#### Extrait du document:
++++++++

Mais les interrogations de ces chefs de chantier face aux armatures branlantes et au plan improbable sont dérisoires à côté de celles des profanes, qui sans être hostiles ne sont pas encore en sciences exactes – où on leur a appris qu'il fallait vérifier – les consommateurs dociles qu'ils devraient être. Qu'est-ce qu'il y avait avant le big bang ? Qu'est-ce qu'il y a autour de l'Univers en expansion ? Pourquoi, à un moment donné, l'explosion initiale a-t-elle eu lieu ? Si c'est de l'énergie qui s'est transformée en matière, qu'est-ce qui a motivé cette transformation ? Si cette énergie vient du vide, est-ce encore du vide ? Enfoncés dans leur quête du Graal, nos théoriciens du big bang ne posent plus ces questions, et n'y répondent pas ; les plus honnêtes, non sans désinvolture, avouent seulement en haussant les épaules qu'ils n'en savent rien.

++++++++

#### Données fournies:
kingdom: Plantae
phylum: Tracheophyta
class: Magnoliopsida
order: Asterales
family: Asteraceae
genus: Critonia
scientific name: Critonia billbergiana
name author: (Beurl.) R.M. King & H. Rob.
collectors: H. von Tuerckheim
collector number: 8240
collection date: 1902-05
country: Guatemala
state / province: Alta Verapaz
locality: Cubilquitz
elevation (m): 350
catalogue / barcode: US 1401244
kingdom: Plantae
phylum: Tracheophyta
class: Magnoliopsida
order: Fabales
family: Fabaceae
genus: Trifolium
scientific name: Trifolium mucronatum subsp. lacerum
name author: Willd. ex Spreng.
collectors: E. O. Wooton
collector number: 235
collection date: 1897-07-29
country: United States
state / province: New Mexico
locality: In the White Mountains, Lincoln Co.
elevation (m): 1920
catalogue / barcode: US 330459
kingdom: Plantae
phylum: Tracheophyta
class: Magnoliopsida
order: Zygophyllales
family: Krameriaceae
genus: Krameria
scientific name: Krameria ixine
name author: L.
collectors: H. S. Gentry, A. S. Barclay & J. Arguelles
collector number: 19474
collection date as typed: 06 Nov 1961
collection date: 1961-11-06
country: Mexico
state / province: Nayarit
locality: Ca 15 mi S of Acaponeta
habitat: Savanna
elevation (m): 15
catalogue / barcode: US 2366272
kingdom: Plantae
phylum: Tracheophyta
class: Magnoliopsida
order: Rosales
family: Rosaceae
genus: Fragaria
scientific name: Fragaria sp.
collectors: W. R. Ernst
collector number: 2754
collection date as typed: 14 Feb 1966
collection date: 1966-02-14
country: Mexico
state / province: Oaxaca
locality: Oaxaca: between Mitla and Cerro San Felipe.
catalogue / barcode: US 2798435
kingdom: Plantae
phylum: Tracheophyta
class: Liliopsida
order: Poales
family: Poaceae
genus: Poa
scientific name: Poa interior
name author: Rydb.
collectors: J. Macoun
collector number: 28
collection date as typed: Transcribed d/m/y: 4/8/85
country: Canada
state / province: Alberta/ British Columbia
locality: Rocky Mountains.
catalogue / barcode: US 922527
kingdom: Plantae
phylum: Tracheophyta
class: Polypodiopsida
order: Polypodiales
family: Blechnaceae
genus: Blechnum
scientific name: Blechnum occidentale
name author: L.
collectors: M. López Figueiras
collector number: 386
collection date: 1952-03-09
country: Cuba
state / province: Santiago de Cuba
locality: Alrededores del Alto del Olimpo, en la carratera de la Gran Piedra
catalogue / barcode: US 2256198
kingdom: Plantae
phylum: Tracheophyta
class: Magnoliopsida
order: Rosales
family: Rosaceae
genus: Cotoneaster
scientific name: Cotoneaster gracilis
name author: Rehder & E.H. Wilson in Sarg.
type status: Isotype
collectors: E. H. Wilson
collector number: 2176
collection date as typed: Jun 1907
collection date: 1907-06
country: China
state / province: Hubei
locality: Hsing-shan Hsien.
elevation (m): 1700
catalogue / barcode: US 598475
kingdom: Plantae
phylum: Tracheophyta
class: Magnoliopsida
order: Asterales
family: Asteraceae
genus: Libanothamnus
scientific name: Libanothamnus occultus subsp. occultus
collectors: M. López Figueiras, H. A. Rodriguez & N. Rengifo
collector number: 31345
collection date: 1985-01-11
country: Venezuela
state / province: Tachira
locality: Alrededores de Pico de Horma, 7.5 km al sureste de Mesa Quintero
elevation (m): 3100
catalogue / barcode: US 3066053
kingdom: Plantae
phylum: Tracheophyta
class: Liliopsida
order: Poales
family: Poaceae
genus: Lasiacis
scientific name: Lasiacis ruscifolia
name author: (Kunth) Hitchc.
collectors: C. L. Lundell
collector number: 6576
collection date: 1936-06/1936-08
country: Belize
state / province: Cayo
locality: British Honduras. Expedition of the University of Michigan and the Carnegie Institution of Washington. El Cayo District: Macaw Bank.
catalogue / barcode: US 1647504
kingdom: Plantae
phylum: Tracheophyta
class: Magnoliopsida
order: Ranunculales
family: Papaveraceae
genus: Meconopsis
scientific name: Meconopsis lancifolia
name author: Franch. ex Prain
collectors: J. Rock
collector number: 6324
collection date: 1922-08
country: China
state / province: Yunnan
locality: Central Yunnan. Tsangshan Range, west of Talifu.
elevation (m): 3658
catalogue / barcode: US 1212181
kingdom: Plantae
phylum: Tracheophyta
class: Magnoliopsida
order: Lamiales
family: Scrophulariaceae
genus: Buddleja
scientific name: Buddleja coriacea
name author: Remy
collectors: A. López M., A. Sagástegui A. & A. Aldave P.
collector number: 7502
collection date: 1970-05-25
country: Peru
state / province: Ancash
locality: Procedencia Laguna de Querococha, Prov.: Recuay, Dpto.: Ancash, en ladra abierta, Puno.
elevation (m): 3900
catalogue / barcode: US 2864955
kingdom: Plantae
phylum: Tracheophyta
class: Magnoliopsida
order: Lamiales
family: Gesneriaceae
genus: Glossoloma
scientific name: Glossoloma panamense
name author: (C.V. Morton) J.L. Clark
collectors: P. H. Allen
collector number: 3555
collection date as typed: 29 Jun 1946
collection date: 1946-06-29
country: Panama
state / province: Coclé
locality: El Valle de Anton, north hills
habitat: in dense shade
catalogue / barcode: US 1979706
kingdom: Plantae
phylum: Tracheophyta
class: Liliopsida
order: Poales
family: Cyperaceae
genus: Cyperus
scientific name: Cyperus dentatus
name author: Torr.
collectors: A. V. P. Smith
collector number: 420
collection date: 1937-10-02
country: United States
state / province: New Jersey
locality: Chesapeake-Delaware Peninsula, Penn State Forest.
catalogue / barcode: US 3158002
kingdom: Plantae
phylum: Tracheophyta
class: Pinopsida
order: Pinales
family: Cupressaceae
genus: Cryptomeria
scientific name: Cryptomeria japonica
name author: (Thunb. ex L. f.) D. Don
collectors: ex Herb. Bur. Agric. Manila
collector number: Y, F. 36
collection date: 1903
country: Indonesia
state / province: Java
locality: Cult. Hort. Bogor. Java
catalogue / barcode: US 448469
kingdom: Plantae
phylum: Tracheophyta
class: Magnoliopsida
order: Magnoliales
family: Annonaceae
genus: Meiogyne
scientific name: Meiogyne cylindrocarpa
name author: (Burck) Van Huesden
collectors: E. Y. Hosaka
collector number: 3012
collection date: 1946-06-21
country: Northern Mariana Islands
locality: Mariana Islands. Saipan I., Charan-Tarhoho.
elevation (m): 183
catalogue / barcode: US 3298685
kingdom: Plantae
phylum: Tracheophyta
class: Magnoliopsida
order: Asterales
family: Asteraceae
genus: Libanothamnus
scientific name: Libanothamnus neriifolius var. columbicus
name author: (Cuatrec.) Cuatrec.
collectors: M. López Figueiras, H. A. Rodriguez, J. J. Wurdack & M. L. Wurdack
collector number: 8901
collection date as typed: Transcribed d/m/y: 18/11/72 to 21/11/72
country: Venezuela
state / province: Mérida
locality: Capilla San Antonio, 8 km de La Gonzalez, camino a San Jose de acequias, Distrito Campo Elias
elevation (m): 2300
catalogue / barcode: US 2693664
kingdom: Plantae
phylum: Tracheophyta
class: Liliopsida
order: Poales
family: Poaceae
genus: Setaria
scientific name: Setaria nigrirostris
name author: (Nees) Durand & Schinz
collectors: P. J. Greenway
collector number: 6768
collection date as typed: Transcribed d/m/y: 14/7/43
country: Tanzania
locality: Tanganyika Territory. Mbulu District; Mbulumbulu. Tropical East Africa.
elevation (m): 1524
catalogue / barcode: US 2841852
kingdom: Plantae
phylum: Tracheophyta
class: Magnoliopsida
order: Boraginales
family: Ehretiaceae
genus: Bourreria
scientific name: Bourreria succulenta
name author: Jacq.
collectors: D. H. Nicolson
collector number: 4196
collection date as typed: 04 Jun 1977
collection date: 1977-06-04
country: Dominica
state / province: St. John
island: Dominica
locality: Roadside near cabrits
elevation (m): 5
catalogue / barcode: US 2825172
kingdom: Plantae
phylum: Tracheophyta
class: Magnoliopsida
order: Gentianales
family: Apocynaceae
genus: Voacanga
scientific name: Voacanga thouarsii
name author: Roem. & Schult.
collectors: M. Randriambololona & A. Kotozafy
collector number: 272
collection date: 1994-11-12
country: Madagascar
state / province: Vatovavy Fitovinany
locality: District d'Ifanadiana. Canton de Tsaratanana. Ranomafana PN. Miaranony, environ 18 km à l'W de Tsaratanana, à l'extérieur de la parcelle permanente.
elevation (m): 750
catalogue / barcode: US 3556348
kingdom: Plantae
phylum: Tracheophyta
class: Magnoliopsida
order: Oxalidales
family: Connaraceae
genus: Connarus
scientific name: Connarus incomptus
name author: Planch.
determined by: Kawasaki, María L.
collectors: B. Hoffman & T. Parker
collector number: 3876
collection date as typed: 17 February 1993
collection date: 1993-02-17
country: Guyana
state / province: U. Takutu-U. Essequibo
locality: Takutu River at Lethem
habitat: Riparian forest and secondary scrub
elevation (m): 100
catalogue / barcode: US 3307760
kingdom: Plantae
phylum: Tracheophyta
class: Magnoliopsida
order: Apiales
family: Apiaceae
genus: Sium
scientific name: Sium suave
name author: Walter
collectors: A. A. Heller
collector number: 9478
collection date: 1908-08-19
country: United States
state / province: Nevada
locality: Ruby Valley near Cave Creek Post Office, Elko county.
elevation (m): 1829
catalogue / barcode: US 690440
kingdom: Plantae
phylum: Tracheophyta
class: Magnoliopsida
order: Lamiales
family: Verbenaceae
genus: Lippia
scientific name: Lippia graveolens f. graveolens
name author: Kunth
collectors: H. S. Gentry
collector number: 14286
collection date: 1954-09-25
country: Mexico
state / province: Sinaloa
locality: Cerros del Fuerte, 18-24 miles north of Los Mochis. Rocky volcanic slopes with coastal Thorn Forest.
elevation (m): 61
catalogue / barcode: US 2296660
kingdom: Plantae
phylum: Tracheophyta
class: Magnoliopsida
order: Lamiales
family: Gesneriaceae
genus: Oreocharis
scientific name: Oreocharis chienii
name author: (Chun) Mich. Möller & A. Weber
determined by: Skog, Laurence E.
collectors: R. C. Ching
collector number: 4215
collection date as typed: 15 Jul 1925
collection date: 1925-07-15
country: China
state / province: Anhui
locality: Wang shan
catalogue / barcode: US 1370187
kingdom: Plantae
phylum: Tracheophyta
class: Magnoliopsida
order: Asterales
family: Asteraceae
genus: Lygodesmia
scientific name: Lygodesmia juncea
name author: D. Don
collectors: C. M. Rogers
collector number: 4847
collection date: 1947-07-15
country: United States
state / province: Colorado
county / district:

++++++++

#### Tâche énoncée:
Poursuivez l'extrait sur le big bang en reprenant juste après sa dernière phrase. Ces lignes n'ont aucun lien avec l'extrait sur le big bang.

#### Réponse rédigée:
Avec le big bang, pour la première fois, une théorie dominante sur l'Univers ne répond plus aux doutes du profane et, pour la première fois, ce sont les sectateurs de la croyance qui ergotent sur des détails du dogme, alors que ceux à qui elle est présentée la questionnent encore sur le fond. Il faut remarquer l'extrême difficulté qu'ont les théoriciens du big bang à reconstituer l'itinéraire qui les a conduits à cette théorie, leur incapacité à se situer dans l'histoire ; et cette difficulté n'est rien à côté de celle qui met en perspective les changements que devrait opérer leur théorie dans la société dans laquelle elle est née. La théorie du big bang est une modification radicale de la conception de l'Univers, mais elle doit s'inscrire dans la conservation intégrale de la société en place. C'est de là que viennent ses invraisemblances criantes, auxquelles ses théoriciens se bouchent les orifices.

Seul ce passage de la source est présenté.